§ **Material shown**
________

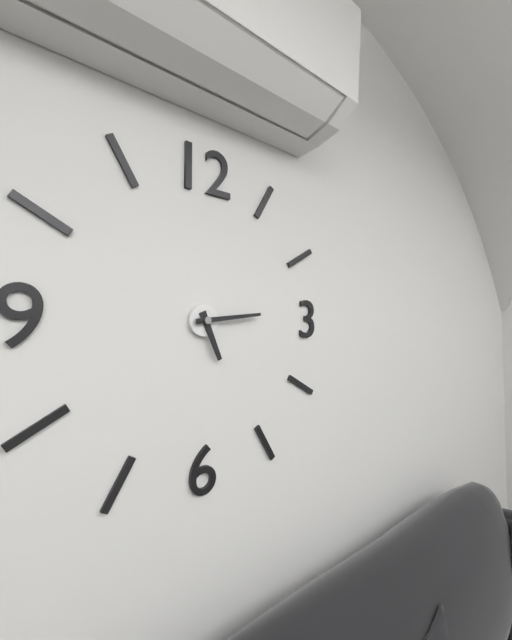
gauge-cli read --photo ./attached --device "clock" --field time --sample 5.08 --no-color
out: 5.14
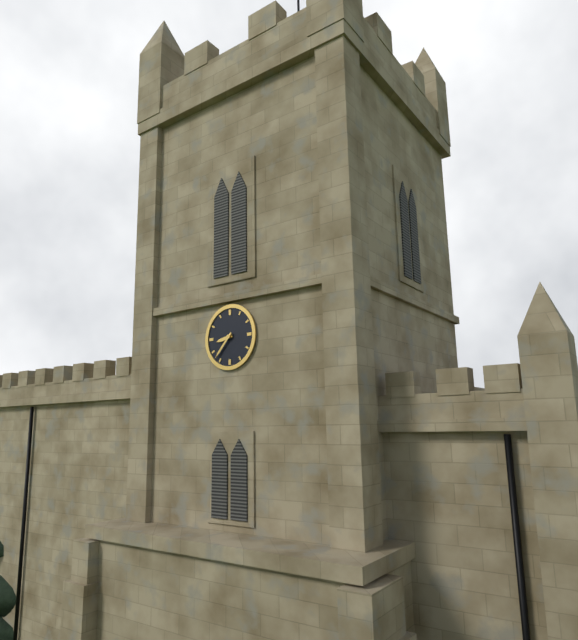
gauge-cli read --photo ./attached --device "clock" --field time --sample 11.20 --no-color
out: 8.37
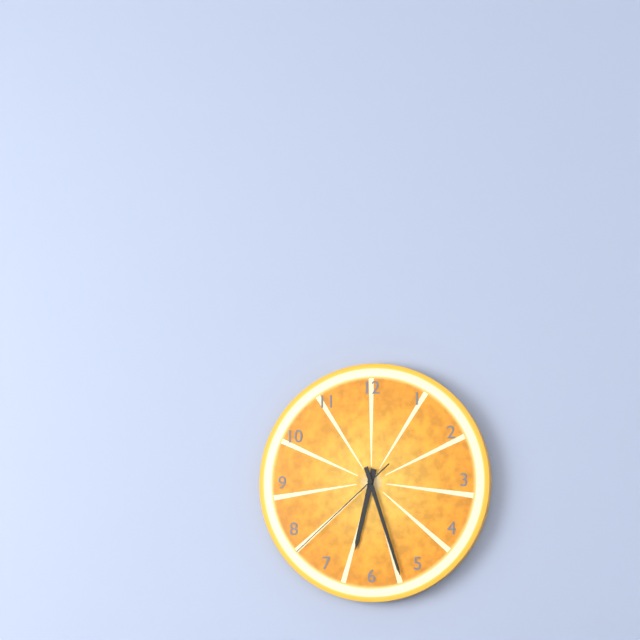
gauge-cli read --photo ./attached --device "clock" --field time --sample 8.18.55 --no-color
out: 6.27.38
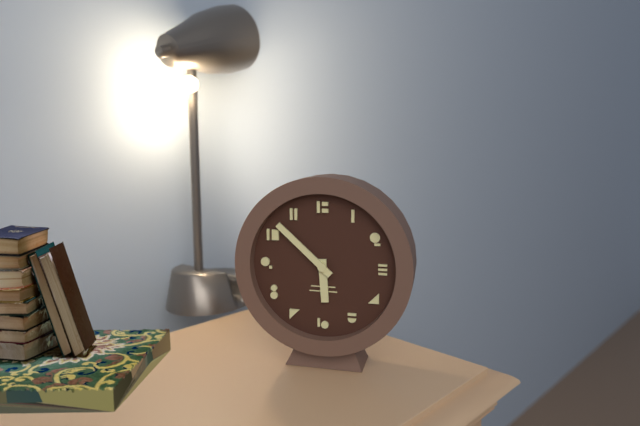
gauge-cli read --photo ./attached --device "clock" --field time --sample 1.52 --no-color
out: 5.52
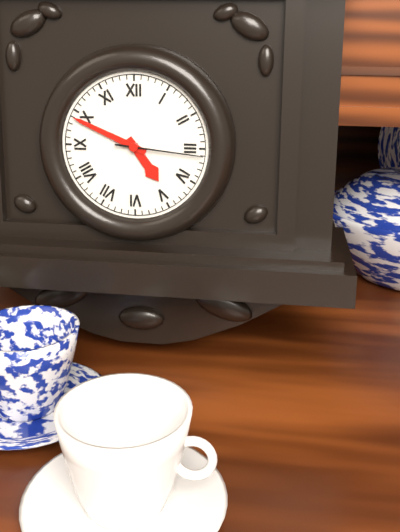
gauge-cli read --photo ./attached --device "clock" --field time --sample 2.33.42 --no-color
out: 4.49.16
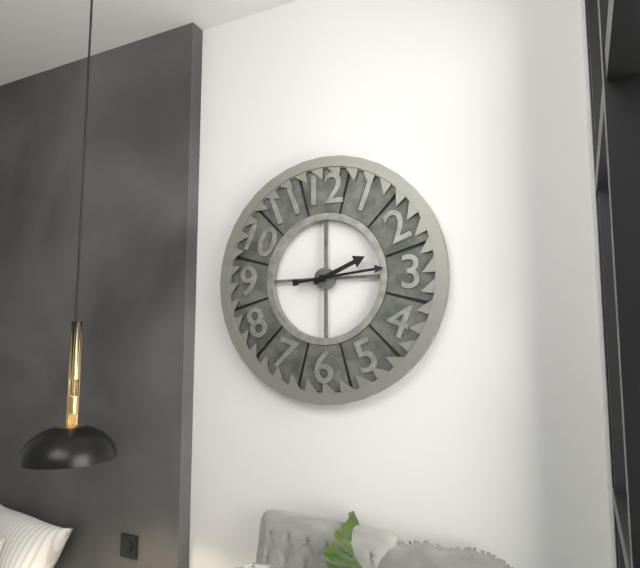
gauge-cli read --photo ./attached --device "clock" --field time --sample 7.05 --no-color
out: 2.14
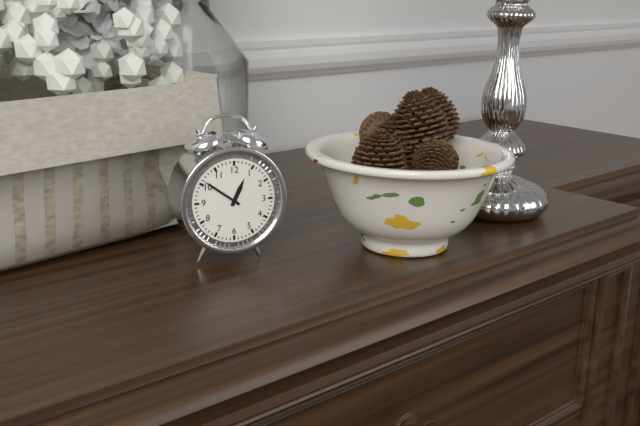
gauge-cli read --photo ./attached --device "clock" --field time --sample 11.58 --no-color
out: 12.51
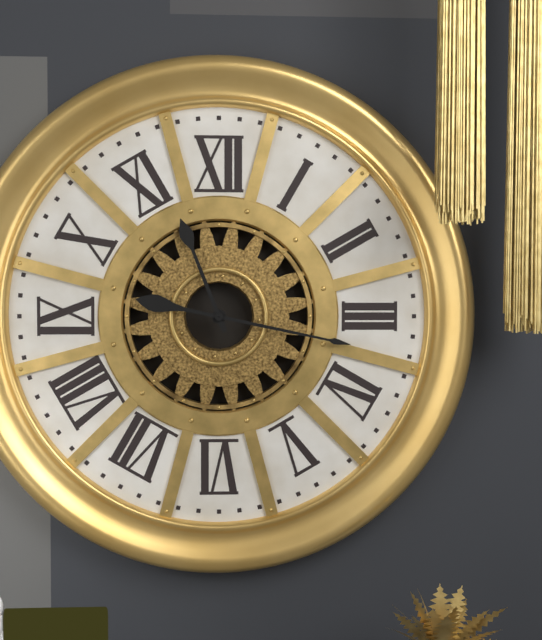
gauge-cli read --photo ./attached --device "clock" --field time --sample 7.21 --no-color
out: 11.17
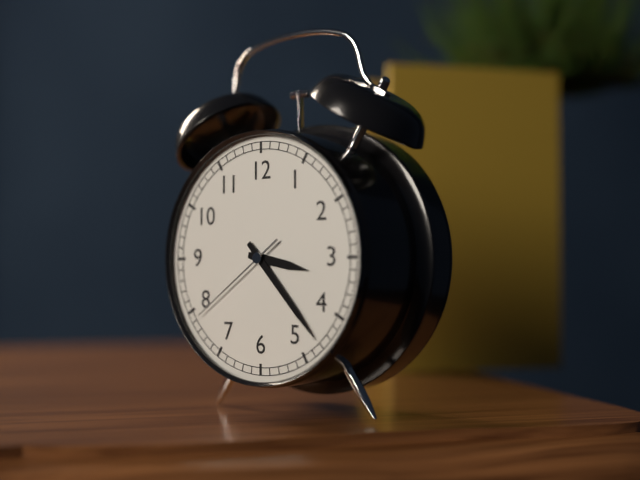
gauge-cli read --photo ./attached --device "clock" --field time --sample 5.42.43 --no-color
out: 3.23.39
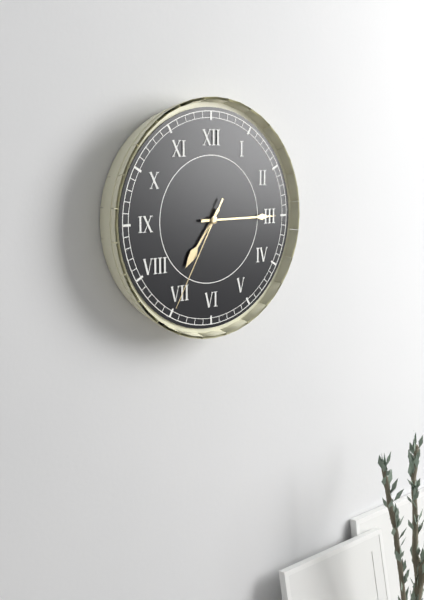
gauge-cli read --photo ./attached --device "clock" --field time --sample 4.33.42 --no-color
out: 7.15.35
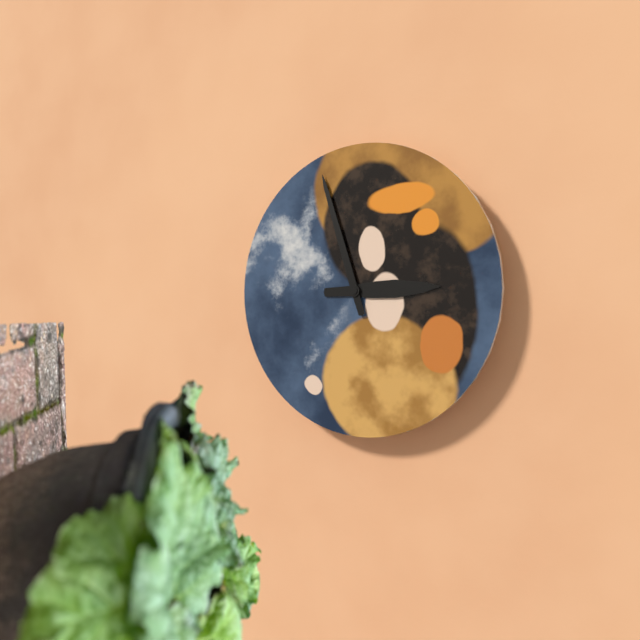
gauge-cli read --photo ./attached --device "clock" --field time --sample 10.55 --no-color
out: 2.57
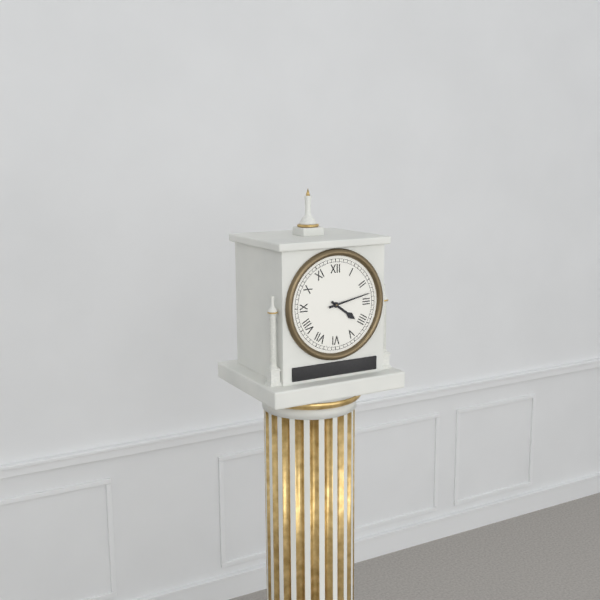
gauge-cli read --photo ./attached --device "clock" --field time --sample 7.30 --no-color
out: 4.13
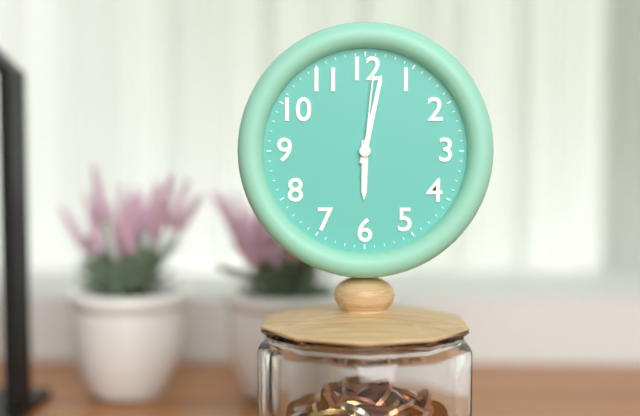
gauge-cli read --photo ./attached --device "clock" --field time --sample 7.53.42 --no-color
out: 6.02.01
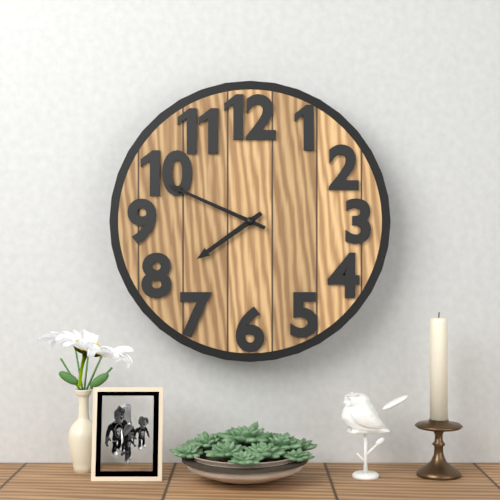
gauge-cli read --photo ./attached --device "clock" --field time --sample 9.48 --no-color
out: 7.49
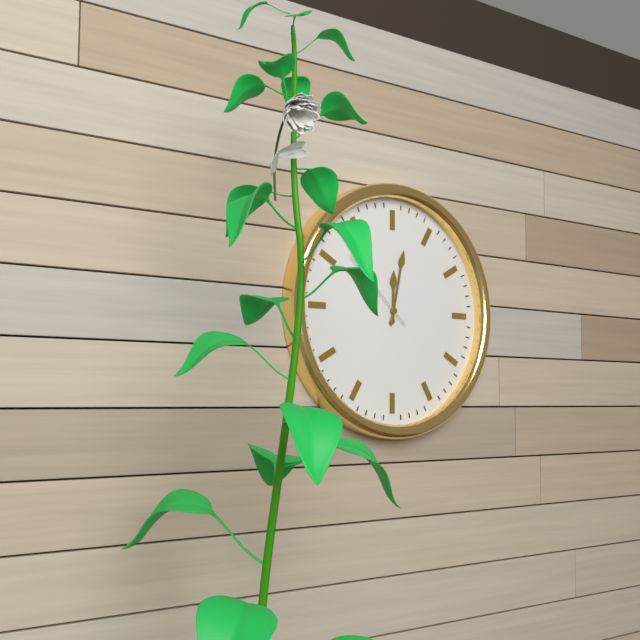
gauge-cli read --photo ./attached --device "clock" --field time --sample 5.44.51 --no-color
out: 12.02.52
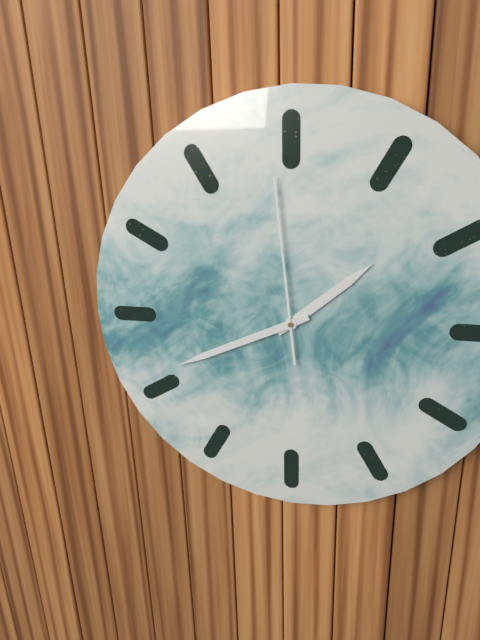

________

§ **Directive**
Copy out the lines from the one containing "--sample 2.33.42 --no-color" down to the one containing "out: 3.23.39", including both, character for character. Omit the picture lines from your copy.

§ **Written response**
gauge-cli read --photo ./attached --device "clock" --field time --sample 2.33.42 --no-color
out: 4.49.16
gauge-cli read --photo ./attached --device "clock" --field time --sample 7.05 --no-color
out: 2.14
gauge-cli read --photo ./attached --device "clock" --field time --sample 11.58 --no-color
out: 12.51
gauge-cli read --photo ./attached --device "clock" --field time --sample 7.21 --no-color
out: 11.17
gauge-cli read --photo ./attached --device "clock" --field time --sample 5.42.43 --no-color
out: 3.23.39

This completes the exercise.